**Exercise instructions:** Which lines of the listing hold the string "your"? Show each of them.

═════ Data

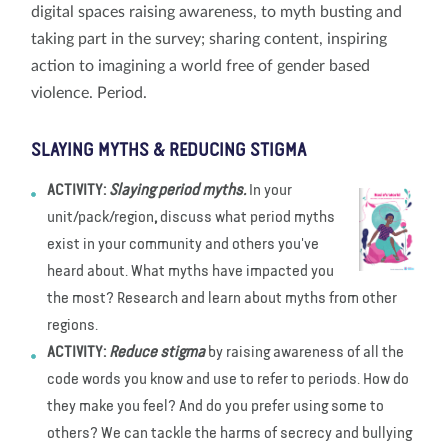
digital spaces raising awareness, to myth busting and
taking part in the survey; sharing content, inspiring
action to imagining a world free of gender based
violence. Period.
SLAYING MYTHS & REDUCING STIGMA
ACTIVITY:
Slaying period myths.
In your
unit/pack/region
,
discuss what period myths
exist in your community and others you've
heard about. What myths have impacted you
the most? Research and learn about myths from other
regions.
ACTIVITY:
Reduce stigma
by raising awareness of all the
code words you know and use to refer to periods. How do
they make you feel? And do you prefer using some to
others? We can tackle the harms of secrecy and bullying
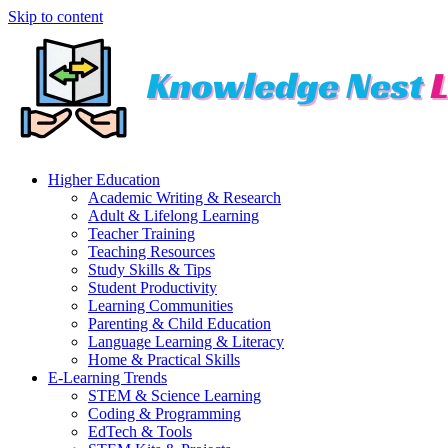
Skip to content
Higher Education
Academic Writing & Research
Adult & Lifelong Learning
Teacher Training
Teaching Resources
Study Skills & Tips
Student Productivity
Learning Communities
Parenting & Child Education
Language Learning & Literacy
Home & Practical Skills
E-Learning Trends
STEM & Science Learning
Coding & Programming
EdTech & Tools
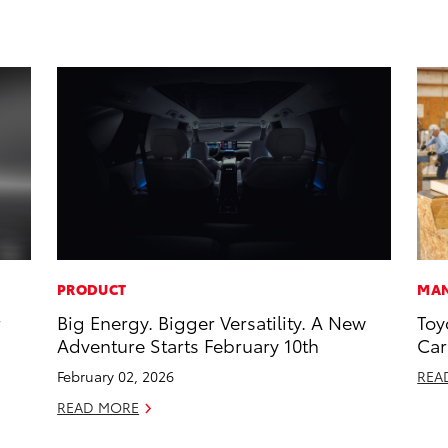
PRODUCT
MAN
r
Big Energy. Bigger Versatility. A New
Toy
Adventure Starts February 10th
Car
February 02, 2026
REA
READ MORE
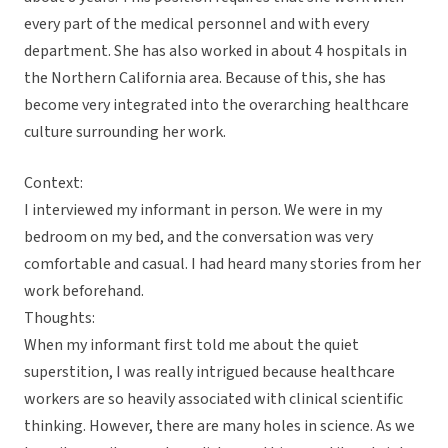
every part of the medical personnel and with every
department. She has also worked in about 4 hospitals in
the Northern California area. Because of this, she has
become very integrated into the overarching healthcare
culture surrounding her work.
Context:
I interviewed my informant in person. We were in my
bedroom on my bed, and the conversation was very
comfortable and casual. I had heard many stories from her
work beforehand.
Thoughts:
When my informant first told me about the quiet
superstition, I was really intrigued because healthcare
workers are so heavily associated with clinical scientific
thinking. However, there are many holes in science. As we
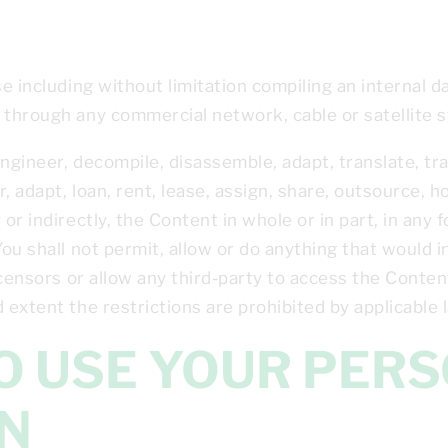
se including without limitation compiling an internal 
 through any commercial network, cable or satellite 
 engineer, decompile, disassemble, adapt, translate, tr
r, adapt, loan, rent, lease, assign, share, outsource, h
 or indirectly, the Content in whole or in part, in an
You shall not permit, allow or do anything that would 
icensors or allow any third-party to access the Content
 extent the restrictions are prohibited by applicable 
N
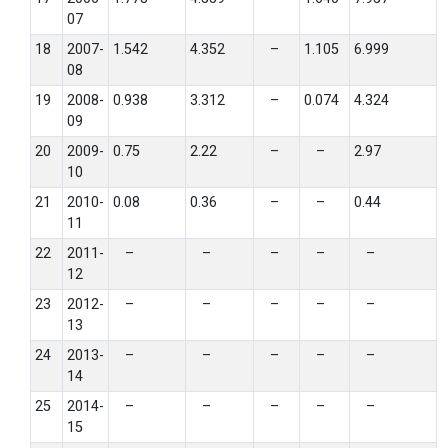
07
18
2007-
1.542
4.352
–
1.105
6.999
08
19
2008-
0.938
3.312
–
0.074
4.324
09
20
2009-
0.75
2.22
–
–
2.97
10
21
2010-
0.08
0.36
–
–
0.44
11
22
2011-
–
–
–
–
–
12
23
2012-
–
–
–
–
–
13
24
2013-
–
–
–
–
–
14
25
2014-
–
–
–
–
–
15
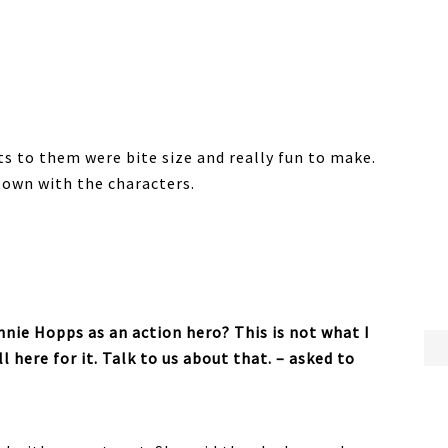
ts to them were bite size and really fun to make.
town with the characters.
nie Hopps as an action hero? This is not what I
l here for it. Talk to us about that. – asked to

══════════

**Response below:**
In your
exist in your community and others you've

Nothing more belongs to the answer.